Job
Provide a character-exact reproduction of the lines from the line with "Document page, 1241x1754 pixels." to the end of the entries.

Document structure recognition data
BEGIN
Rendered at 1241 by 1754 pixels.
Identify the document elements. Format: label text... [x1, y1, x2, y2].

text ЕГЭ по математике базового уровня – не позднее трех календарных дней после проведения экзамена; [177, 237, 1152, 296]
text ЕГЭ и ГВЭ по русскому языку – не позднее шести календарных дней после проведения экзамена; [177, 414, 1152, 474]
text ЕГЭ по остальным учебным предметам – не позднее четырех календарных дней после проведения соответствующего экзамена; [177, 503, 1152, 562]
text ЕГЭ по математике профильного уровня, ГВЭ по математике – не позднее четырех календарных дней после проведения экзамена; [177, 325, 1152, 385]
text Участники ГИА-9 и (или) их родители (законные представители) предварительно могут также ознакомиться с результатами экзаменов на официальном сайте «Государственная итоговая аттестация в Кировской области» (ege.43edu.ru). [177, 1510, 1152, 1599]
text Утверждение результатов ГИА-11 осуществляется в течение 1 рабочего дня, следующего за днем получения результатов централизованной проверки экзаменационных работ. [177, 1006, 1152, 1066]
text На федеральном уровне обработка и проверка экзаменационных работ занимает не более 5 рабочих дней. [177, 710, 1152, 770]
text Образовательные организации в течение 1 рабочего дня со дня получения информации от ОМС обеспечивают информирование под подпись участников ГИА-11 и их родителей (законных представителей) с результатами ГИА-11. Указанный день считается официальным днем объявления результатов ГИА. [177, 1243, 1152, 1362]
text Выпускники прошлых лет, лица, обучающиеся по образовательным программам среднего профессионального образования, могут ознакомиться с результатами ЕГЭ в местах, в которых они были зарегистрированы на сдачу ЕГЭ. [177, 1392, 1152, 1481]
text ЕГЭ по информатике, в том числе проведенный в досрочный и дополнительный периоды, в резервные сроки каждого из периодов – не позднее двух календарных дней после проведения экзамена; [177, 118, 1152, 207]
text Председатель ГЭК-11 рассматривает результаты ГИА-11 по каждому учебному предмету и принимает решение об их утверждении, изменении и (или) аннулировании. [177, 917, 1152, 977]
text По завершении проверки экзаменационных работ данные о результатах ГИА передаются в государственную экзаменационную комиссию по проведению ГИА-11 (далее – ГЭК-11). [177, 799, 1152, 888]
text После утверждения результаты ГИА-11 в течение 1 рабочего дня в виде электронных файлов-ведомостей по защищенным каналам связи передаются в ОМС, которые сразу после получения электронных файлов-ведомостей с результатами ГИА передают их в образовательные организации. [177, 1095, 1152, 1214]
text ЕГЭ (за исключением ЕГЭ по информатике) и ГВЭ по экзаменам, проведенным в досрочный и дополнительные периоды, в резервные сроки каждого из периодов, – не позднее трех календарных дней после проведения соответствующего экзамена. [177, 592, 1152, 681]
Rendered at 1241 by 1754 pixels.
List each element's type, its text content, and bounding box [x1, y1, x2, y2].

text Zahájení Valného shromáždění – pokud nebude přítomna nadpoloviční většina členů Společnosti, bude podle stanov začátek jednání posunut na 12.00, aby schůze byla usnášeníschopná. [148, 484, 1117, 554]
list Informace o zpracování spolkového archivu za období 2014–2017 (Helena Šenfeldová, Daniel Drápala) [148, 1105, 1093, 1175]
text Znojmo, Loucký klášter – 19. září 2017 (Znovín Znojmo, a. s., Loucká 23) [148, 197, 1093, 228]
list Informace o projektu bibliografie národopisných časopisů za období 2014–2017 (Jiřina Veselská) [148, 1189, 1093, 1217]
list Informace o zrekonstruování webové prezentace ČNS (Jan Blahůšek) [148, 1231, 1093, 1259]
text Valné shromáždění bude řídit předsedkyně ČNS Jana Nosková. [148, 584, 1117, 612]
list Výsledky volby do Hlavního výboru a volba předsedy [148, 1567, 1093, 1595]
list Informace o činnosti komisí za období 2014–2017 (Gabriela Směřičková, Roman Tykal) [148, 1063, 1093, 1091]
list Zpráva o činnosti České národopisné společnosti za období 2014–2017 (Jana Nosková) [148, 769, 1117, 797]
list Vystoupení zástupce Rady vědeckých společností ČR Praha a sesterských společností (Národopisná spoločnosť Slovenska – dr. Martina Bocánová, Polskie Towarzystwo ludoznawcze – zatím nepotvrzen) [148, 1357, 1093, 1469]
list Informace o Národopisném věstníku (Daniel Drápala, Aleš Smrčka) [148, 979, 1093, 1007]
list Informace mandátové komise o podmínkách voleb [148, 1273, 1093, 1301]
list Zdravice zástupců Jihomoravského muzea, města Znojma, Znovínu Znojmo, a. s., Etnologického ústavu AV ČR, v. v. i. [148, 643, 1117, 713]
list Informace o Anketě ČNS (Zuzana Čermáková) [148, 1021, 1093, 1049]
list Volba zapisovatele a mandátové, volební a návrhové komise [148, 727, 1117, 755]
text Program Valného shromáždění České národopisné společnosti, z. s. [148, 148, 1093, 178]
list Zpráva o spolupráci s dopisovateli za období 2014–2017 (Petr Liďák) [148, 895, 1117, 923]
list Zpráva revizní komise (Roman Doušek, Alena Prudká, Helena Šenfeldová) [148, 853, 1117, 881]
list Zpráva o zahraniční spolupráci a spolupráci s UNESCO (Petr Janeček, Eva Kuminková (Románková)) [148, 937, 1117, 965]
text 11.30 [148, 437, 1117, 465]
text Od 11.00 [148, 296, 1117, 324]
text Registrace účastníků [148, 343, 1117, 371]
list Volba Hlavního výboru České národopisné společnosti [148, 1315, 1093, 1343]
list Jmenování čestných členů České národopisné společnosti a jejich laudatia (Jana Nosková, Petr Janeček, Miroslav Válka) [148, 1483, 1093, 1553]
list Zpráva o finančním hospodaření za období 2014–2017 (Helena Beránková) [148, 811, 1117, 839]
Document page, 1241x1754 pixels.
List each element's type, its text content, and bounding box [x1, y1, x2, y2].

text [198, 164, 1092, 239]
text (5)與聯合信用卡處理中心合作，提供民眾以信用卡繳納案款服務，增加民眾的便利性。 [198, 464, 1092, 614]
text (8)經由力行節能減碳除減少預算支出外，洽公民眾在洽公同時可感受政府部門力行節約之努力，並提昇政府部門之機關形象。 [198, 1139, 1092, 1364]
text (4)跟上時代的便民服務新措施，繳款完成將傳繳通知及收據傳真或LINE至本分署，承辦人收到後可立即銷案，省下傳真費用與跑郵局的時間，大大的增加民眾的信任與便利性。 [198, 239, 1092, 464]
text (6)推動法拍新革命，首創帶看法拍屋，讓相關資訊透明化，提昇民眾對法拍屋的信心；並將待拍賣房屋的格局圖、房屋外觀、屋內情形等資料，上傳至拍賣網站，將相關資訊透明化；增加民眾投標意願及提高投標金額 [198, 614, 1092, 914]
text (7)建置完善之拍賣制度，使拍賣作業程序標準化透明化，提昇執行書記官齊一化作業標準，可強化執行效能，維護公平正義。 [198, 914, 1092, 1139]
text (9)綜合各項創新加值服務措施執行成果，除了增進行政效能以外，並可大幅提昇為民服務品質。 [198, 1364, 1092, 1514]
END
Answer to the problem
Document page, 1241x1754 pixels.
List each element's type, its text content, and bounding box [x1, y1, x2, y2].

text [198, 164, 1092, 239]
text (5)與聯合信用卡處理中心合作，提供民眾以信用卡繳納案款服務，增加民眾的便利性。 [198, 464, 1092, 614]
text (8)經由力行節能減碳除減少預算支出外，洽公民眾在洽公同時可感受政府部門力行節約之努力，並提昇政府部門之機關形象。 [198, 1139, 1092, 1364]
text (4)跟上時代的便民服務新措施，繳款完成將傳繳通知及收據傳真或LINE至本分署，承辦人收到後可立即銷案，省下傳真費用與跑郵局的時間，大大的增加民眾的信任與便利性。 [198, 239, 1092, 464]
text (6)推動法拍新革命，首創帶看法拍屋，讓相關資訊透明化，提昇民眾對法拍屋的信心；並將待拍賣房屋的格局圖、房屋外觀、屋內情形等資料，上傳至拍賣網站，將相關資訊透明化；增加民眾投標意願及提高投標金額 [198, 614, 1092, 914]
text (7)建置完善之拍賣制度，使拍賣作業程序標準化透明化，提昇執行書記官齊一化作業標準，可強化執行效能，維護公平正義。 [198, 914, 1092, 1139]
text (9)綜合各項創新加值服務措施執行成果，除了增進行政效能以外，並可大幅提昇為民服務品質。 [198, 1364, 1092, 1514]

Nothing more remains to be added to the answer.